Collected by: storpool_stat

Collected from: /proc/diskstats, storpool_initdisk --list

This measurement collects I/O stats for all HDD and SATA SSD drives on the system. For extra information, see the documentation of the Linux kernel at https://docs.kernel.org/admin-guide/iostats.html.

Tags:

device - device name
hostname - host name of the node
server - SP_OURID of the node
sp_id - disk ID in StorPool (if applicable). Journal devices are prefixed with j
ssd - is the drive SSD.

Fields:

queue_depth - queue utilization
r_wait - wait time for read operations
read_bytes - bytes transferred for read operations
reads - number of read operations
reads_merges - merged read operations
utilization - device utilization (time busy)
w_wait - wait time for write operations
wait - total wait time
write_bytes - bytes transferred for write operations
write_merges - merged write operations
writes - number of write operations

diskstat

Collected by: storpool_stat Collected from: /usr/lib/storpool/server_stat

These metrics show the performance of the drive and operations as seen from the storpool_server processes.

Tags:

disk - the ID of the disk in StorPool
hostname - host name of the server
server - SP_OURID of the server

Fields:

aggregation_completion_time -
aggregations - number of aggregation operations performed
disk_initiated_read_bytes -
disk_initiated_reads -
disk_read_operations_completion_time -
disk_reads_completion_time -
disk_trims_bytes -
disk_trims_count -
disk_write_operations_completion_time -
disk_writes_completion_time -
entry_group_switches - (internal)
max_disk_writes_completion_time -
max_outstanding_read_requests - peak read requests in the queue
max_outstanding_write_requests - peak write requests in the queue
max_transfer_time -
metadata_completion_time -
pct_utilization_aggregation - drive utilization for aggregation
pct_utilization_metadata - drive utilization for metadata operations
pct_utilization_reads - drive utilization for read operations
pct_utilization_server_reads - drive utilization for server reads
pct_utilization_sys - drive utilization for system operations
pct_utilization_total - drive utilization in total
pct_utilization_total2 -
pct_utilization_unknwon -
pct_utilization_user -
pct_utilization_writes - drive utilization for write operations
queued_read_requests - number of read operations in the queue
queued_write_requests - number of write operations in the queue
read_balance_forward_double_dispatch -
read_balance_forward_double_dispatch_pct -
read_balance_forward_rcvd -
read_balance_forwards_sent -
read_bytes - bytes transferred for read operations
reads - read operation
reads_completion_time -
server_read_bytes - bytes transferred for server reads
server_reads - server reads (requests from other servers)

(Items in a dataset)

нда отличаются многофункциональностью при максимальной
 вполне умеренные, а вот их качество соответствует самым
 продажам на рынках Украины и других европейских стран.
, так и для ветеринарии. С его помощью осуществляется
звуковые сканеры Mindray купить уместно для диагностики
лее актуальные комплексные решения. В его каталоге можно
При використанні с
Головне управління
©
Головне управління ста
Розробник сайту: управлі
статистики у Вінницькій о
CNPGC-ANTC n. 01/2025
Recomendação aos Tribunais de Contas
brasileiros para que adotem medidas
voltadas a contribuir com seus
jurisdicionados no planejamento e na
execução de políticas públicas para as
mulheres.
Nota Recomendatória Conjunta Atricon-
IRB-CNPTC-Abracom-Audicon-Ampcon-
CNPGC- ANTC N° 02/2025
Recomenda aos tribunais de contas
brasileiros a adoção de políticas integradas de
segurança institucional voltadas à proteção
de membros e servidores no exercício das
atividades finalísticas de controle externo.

# [Prompt 1]
Using the StorPool metrics text, decide whether each statement agrees with it: (a) the max_outstanding_write_requests field gives the peak read requests in the queue; (b) in the sp_id tag, journal devices carry the prefix j; (c) the server_reads field covers requests from other servers. Answer yes or no for each and quote the words of the text that decide it.
# [Prompt 2]
Format the lines of the entries as a JSON list of strings, with one string per line and blank lines left out.
The StorPool metrics text and the entries are unrelated pieces of material.

# [Exercise output 1]
(a) No: "max_outstanding_write_requests - peak write requests in the queue"
(b) Yes: "Journal devices are prefixed with j"
(c) Yes: "server_reads - server reads (requests from other servers)"

# [Exercise output 2]
[
  "нда отличаются многофункциональностью при максимальной",
  " вполне умеренные, а вот их качество соответствует самым",
  " продажам на рынках Украины и других европейских стран.",
  ", так и для ветеринарии. С его помощью осуществляется",
  "звуковые сканеры Mindray купить уместно для диагностики",
  "лее актуальные комплексные решения. В его каталоге можно",
  "При використанні с",
  "Головне управління",
  "©",
  "Головне управління ста",
  "Розробник сайту: управлі",
  "статистики у Вінницькій о",
  "CNPGC-ANTC n. 01/2025",
  "Recomendação aos Tribunais de Contas",
  "brasileiros para que adotem medidas",
  "voltadas a contribuir com seus",
  "jurisdicionados no planejamento e na",
  "execução de políticas públicas para as",
  "mulheres.",
  "Nota Recomendatória Conjunta Atricon-",
  "IRB-CNPTC-Abracom-Audicon-Ampcon-",
  "CNPGC- ANTC N° 02/2025",
  "Recomenda aos tribunais de contas",
  "brasileiros a adoção de políticas integradas de",
  "segurança institucional voltadas à proteção",
  "de membros e servidores no exercício das",
  "atividades finalísticas de controle externo."
]